JAKARTA, EDUNEWS.ID — Peringatan ulang tahun ke-63 Menteri Keuangan Republik Indonesia, Sri Mulyani Indrawati, diwarnai aksi unik dari Aliansi Dosen ASN Kemdiktisaintek Seluruh Indonesia (ADAKSI).
Puluhan papan bunga berjejer di depan Gedung Kementerian Keuangan, Selasa 26 Agustus 2025 di Jakarta Pusat, dengan berbagai pesan kritis.
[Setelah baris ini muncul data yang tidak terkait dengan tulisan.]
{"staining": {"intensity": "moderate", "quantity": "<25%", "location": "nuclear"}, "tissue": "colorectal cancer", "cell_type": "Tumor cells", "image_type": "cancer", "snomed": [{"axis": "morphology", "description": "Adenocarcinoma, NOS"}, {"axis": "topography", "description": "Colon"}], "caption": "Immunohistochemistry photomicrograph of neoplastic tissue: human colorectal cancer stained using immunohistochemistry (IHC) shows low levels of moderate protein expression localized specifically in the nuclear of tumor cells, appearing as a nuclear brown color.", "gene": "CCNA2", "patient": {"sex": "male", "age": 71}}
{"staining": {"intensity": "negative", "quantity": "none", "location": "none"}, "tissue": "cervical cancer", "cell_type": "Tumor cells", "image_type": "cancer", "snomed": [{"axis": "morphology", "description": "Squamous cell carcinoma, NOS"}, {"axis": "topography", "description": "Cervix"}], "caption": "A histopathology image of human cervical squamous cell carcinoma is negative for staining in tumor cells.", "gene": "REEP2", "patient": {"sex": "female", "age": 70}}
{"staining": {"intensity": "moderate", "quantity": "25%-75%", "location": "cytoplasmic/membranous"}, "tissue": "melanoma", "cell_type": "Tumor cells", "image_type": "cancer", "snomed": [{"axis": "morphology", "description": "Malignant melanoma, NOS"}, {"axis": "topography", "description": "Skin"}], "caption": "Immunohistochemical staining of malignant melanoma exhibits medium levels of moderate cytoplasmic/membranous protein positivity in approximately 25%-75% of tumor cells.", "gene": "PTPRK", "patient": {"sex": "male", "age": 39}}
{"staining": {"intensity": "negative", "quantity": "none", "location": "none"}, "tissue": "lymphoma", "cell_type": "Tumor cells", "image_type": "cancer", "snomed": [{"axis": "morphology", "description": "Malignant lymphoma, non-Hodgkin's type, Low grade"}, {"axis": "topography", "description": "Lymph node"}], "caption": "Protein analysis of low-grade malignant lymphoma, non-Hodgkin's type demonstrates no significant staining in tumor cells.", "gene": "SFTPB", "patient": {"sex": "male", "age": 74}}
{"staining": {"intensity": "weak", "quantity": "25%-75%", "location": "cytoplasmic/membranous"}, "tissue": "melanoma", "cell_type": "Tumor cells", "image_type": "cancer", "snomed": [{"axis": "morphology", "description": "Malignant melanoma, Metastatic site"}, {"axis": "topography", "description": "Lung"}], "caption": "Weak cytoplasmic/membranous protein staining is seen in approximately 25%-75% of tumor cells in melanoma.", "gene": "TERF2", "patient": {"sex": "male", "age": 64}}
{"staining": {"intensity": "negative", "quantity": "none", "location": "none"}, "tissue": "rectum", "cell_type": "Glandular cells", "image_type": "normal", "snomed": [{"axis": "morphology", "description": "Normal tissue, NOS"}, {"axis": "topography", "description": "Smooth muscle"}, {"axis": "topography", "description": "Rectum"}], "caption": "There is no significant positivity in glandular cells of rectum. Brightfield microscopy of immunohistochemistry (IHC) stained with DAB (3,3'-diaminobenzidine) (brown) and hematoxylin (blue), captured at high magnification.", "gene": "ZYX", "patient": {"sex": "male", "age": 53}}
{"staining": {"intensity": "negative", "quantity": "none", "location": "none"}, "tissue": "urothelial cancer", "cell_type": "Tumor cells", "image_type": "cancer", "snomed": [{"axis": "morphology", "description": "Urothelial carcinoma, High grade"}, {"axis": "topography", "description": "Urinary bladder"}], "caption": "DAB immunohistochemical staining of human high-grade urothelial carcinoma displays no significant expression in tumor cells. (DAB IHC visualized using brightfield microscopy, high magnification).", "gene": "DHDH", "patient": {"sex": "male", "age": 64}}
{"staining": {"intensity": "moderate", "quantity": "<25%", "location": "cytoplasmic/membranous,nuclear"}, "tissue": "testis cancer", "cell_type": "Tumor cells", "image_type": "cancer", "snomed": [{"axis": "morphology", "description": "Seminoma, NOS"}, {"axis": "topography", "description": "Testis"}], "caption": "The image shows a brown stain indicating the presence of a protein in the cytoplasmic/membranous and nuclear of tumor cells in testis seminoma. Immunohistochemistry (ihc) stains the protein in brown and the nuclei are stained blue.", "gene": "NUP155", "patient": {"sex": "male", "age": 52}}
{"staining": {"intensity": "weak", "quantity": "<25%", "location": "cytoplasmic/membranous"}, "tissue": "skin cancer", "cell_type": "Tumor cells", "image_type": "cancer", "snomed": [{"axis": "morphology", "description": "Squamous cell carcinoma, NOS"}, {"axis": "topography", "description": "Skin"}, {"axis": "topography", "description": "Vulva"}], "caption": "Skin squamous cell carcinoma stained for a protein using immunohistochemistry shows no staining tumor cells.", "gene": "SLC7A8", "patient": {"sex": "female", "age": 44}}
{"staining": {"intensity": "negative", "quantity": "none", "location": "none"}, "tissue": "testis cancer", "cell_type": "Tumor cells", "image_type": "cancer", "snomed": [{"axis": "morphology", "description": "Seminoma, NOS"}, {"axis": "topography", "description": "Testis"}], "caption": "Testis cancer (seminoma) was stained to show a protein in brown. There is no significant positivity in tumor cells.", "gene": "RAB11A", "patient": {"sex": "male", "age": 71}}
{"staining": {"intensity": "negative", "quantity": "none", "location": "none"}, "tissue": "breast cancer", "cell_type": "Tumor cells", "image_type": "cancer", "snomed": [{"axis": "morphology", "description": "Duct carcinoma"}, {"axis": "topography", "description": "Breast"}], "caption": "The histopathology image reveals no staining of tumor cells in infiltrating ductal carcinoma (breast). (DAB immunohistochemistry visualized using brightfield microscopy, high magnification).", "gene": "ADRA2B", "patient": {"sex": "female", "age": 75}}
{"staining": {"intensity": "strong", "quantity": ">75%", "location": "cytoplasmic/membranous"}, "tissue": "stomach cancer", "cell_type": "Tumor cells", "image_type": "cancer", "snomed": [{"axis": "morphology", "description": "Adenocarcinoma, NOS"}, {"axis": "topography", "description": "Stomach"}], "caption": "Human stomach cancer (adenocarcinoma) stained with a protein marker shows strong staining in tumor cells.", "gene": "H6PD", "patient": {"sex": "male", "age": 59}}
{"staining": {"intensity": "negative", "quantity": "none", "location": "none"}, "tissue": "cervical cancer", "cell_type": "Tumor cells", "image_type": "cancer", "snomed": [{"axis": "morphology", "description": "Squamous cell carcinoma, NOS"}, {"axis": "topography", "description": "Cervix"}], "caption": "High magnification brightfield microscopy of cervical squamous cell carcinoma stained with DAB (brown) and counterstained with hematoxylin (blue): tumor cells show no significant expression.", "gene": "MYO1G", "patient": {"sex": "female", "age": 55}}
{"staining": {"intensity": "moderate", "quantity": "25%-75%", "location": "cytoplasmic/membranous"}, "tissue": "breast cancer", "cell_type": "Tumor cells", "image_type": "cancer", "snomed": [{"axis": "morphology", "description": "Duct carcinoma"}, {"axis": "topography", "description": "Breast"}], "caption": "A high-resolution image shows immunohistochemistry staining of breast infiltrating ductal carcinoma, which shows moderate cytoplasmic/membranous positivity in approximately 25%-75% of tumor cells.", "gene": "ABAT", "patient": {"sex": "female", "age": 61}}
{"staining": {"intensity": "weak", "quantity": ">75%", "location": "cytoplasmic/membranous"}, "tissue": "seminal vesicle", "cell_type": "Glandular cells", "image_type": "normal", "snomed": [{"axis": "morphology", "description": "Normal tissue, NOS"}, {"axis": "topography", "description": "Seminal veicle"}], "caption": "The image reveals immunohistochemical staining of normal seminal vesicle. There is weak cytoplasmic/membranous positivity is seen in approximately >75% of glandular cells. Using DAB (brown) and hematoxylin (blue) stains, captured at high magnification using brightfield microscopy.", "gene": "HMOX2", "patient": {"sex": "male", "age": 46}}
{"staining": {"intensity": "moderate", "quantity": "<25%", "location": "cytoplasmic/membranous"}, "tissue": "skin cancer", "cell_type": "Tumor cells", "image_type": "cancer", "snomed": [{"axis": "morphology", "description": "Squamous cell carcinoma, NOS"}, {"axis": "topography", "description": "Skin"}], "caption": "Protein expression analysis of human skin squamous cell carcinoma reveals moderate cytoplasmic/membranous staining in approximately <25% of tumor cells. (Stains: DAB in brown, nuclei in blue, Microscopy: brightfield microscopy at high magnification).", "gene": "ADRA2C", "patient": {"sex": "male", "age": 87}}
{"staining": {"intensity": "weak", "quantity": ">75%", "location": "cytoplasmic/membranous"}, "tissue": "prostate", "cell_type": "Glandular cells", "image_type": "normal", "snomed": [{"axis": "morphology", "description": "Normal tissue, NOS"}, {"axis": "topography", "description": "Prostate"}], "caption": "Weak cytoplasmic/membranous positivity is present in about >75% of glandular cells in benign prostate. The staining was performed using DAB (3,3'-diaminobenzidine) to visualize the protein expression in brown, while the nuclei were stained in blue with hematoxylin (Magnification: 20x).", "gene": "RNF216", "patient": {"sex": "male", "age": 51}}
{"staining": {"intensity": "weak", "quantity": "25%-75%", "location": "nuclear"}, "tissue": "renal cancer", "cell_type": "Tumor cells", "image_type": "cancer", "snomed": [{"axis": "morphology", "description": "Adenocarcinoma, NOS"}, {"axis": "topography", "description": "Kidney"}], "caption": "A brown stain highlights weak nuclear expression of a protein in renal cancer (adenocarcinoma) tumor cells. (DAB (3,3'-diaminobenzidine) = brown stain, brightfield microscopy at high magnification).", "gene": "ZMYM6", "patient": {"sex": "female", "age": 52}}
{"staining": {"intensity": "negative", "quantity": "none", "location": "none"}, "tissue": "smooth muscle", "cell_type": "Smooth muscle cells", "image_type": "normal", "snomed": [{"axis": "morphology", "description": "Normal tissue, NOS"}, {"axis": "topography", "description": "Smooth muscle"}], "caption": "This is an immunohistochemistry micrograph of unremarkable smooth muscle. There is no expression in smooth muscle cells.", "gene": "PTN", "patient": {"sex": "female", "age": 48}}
Salah satu yang paling mencolok bertuliskan: “Kapan Kami Dapat Tukin Bu?”.
Aksi ini menjadi simbol keresahan ribuan dosen di Perguruan Tinggi Negeri Badan Hukum (PTN-BH) dan Badan Layanan Umum (PTN-BLU) yang hingga kini tidak menikmati hak tunjangan kinerja (tukin). Padahal, regulasi pemerintah melalui Permendikbud No. 49/2020 telah menegaskan bahwa dosen ASN berhak memperoleh tunjangan tersebut.
Menurut ADAKSI, persoalan ini bukan sekadar keterbatasan fiskal negara, tetapi juga mencerminkan buruknya tata kelola keuangan di PTN-BH dan BLU remunerasi. Skema remunerasi dinilai tidak tepat sasaran, di mana tunjangan lebih banyak dinikmati oleh pejabat kampus, sementara dosen fungsional biasa justru tertinggal jauh.
“Masalahnya bukan negara tidak mampu, tetapi pengelolaan keuangan di kampus yang tidak berpihak pada dosen. Padahal dosen adalah ujung tombak pendidikan tinggi, bukan sekadar pelengkap birokrasi,” ujar salah satu koordinator aksi.
ADAKSI menegaskan bahwa ketidakadilan ini sudah berlangsung lama. Selain tidak jelasnya pembayaran tukin, dosen juga masih menghadapi stagnasi tunjangan fungsional yang tidak pernah naik sejak 2007. Kondisi ini, menurut mereka, menyebabkan beban hidup dosen semakin berat, menurunkan motivasi, hingga mengancam kualitas riset dan pembelajaran di kampus.
Aliansi menuntut pemerintah segera membenahi sistem kesejahteraan dosen dengan lima langkah konkret:
1. Menghentikan diskriminasi tukin dan menerapkan prinsip Tukin for All bagi seluruh dosen ASN, baik Satker, BLU, maupun BH.
2. Menaikkan tunjangan fungsional agar sesuai inflasi dan sebanding dengan profesi setara.
3. Membayar utang tukin 2020–2024 yang nilainya mencapai triliunan rupiah.
4. Mereformasi skema PPPK dosen agar kontrak diperpanjang hingga pensiun bagi yang berkinerja baik.
5. Mengakhiri kapitalisasi pendidikan tinggi yang selama ini membebani mahasiswa melalui UKT yang kian mencekik.
Total 63 papan bunga utama—melambangkan usia Sri Mulyani—ditambah 37 papan pendamping, menjadi cermin nurani publik bahwa di balik megahnya APBN dan jargon reformasi fiskal, masih ada ketidakadilan yang dialami para dosen. Pesan-pesan di papan bunga itu menohok, mulai dari “Bayar Hak Tukin Kami”, “Dosen Bukan Tenaga Kerja Biasa”, hingga “Hentikan Diskriminasi Dosen ASN”.
“Kami tidak anti reformasi, tapi menolak diskriminasi. Pendidikan tinggi tidak boleh jadi komoditas. Konstitusi jelas: negara wajib mencerdaskan kehidupan bangsa, bukan membebankan rakyat,” tegas Dr. Fatimah, Ketua Umum ADAKSI, menutup aksi tersebut.